Let's take a look at the implementation of ResBlock
, timestep_embedding
, andcontext
, respectively.SpatialTransformer
Implementation of ResBlock
The ResBlock network structure diagram is as follows, it accepts two inputs, the image x
and the embedding corresponding to the timestep:
timestep_embedding implementation
The generation method of timestep_embedding is as follows, using the method in the paper Tranformer (Attention is All you Need):
Implementation of Prompt text embedding
That is context
, the realization of . Prompt uses the CLIP model for coding. I haven't studied the CLIP model in detail, and I don't plan to read it in depth for the time being. I will add it later when I have a chance; the code is generated using pre-trained CLIP context
:
Implementation of SpatialTransformer
Finally, look at the implementation SpatialTransformer
of , which has many modules. When receiving images as input, it also uses context
text as condition information, and the two use Cross Attention for modeling. Expanding further SpatialTransformer
, it is found that BasicTransformerBlock
it actually calls the Cross Attention module, and in the Cross Attention module, the image information is used as Query, and the text information is used as Key & Value. The model will pay attention to the correlation between the content of each part of the image and text:
I think we can use a simple idea to understand the role of Cross Attention here, such as giving a picture of a horse grazing grass during training, and a text prompt: "A white horse grazing in the desert", doing Attention When , the keyword "horse" in the text is more relevant to the animal (also "horse") in the image, because the weight is also greater, while "a horse", "white", "desert", "grass ” The equal weight is lower; at this time, when the model is well trained, the model will not only be able to learn the matching relationship between the image and the text, but also learn which keywords in the text want to highlight in the image through Attention main body.

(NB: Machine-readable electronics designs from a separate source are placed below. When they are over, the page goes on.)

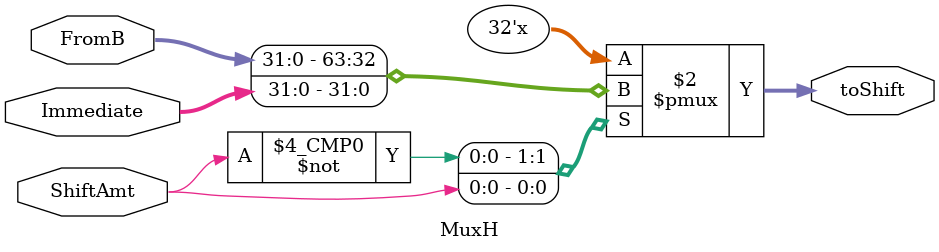
<source format=v>
module MuxH (
input wire[31:0] FromB,
input wire[31:0] Immediate,
input wire[0:0] ShiftAmt,
output reg[31:0] toShift
);
parameter S0 = 0, S1 = 1;
always @(*) begin
	case(ShiftAmt)
		S0:
			toShift <= FromB;
		S1:
			toShift <= Immediate;
	endcase
end

endmodule
</source>
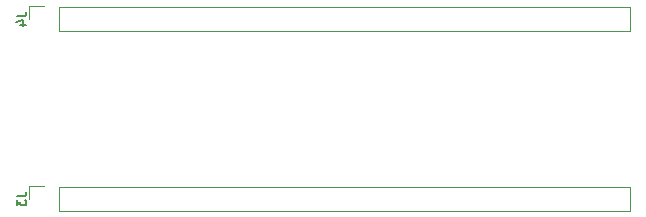
<source format=gbr>
%TF.GenerationSoftware,KiCad,Pcbnew,7.0.6*%
%TF.CreationDate,2023-07-11T11:54:07+09:00*%
%TF.ProjectId,TangNano5V,54616e67-4e61-46e6-9f35-562e6b696361,rev?*%
%TF.SameCoordinates,Original*%
%TF.FileFunction,Legend,Bot*%
%TF.FilePolarity,Positive*%
%FSLAX46Y46*%
G04 Gerber Fmt 4.6, Leading zero omitted, Abs format (unit mm)*
G04 Created by KiCad (PCBNEW 7.0.6) date 2023-07-11 11:54:07*
%MOMM*%
%LPD*%
G01*
G04 APERTURE LIST*
%ADD10C,0.150000*%
%ADD11C,0.120000*%
G04 APERTURE END LIST*
D10*
X197295Y-4813333D02*
X768723Y-4813333D01*
X768723Y-4813333D02*
X883009Y-4775238D01*
X883009Y-4775238D02*
X959200Y-4699047D01*
X959200Y-4699047D02*
X997295Y-4584762D01*
X997295Y-4584762D02*
X997295Y-4508571D01*
X463961Y-5537143D02*
X997295Y-5537143D01*
X159200Y-5346667D02*
X730628Y-5156190D01*
X730628Y-5156190D02*
X730628Y-5651429D01*
X197295Y-20053333D02*
X768723Y-20053333D01*
X768723Y-20053333D02*
X883009Y-20015238D01*
X883009Y-20015238D02*
X959200Y-19939047D01*
X959200Y-19939047D02*
X997295Y-19824762D01*
X997295Y-19824762D02*
X997295Y-19748571D01*
X197295Y-20358095D02*
X197295Y-20853333D01*
X197295Y-20853333D02*
X502057Y-20586667D01*
X502057Y-20586667D02*
X502057Y-20700952D01*
X502057Y-20700952D02*
X540152Y-20777143D01*
X540152Y-20777143D02*
X578247Y-20815238D01*
X578247Y-20815238D02*
X654438Y-20853333D01*
X654438Y-20853333D02*
X844914Y-20853333D01*
X844914Y-20853333D02*
X921104Y-20815238D01*
X921104Y-20815238D02*
X959200Y-20777143D01*
X959200Y-20777143D02*
X997295Y-20700952D01*
X997295Y-20700952D02*
X997295Y-20472381D01*
X997295Y-20472381D02*
X959200Y-20396190D01*
X959200Y-20396190D02*
X921104Y-20358095D01*
D11*
%TO.C,J4*%
X2540000Y-3937000D02*
X1210000Y-3937000D01*
X1210000Y-3937000D02*
X1210000Y-5080000D01*
X52130000Y-4064000D02*
X52130000Y-6096000D01*
X3810000Y-4064000D02*
X52130000Y-4064000D01*
X3810000Y-4064000D02*
X3810000Y-6096000D01*
X3810000Y-6096000D02*
X52130000Y-6096000D01*
%TO.C,J3*%
X2540000Y-19177000D02*
X1210000Y-19177000D01*
X1210000Y-19177000D02*
X1210000Y-20320000D01*
X52130000Y-19304000D02*
X52130000Y-21336000D01*
X3810000Y-19304000D02*
X52130000Y-19304000D01*
X3810000Y-19304000D02*
X3810000Y-21336000D01*
X3810000Y-21336000D02*
X52130000Y-21336000D01*
%TD*%
M02*

</source>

And when we input prompt words and use the model to generate images, such as inputting "a horse is grazing", since the model has been able to capture the correlation between the image and the text and the key information in the text at this time, when it sees the text " "Horse", under the operation of black box magic, will highlight the generation of the image "horse"; when it sees "grass", it will highlight the generation of the image "grass", so as to generate an image that matches the text as much as possible .
So far, the basic introduction of each important component of UNetModel has been completed.
summary
Since the structure of the UNetModel model is not complicated, you can basically write the code by looking at the picture. A picture is worth a thousand words. In addition, I marked the size of the output result of each module , which is very convenient to run the model in the brain, hahaha.
This article briefly introduces the overall framework of the Stable Diffusion Vincent diagram code, lists some core papers on the diffusion model, and briefly analyzes UNetModel. Follow up to analyze other core components.
I found that the development of AIGC is too fast, and I can't learn it... I feel more and more that what Zhuangzi said is true: If there is a limit, there will be no limit, and it will be over!